### SET TASK
Copy out the whole listing below word for word, changing nothing.

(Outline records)
((

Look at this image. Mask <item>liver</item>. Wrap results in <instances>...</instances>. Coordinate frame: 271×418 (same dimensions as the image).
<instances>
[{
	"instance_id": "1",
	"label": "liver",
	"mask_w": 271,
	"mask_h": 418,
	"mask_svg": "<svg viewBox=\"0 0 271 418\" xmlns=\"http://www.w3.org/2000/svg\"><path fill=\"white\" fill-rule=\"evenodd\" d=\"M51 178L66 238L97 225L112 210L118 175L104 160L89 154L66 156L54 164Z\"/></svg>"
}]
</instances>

))

### OUTPUT FOR THIS TASK
Look at this image. Mask <item>liver</item>. Wrap results in <instances>...</instances>. Coordinate frame: 271×418 (same dimensions as the image).
<instances>
[{
	"instance_id": "1",
	"label": "liver",
	"mask_w": 271,
	"mask_h": 418,
	"mask_svg": "<svg viewBox=\"0 0 271 418\" xmlns=\"http://www.w3.org/2000/svg\"><path fill=\"white\" fill-rule=\"evenodd\" d=\"M51 178L66 238L97 225L112 210L118 175L104 160L89 154L66 156L54 164Z\"/></svg>"
}]
</instances>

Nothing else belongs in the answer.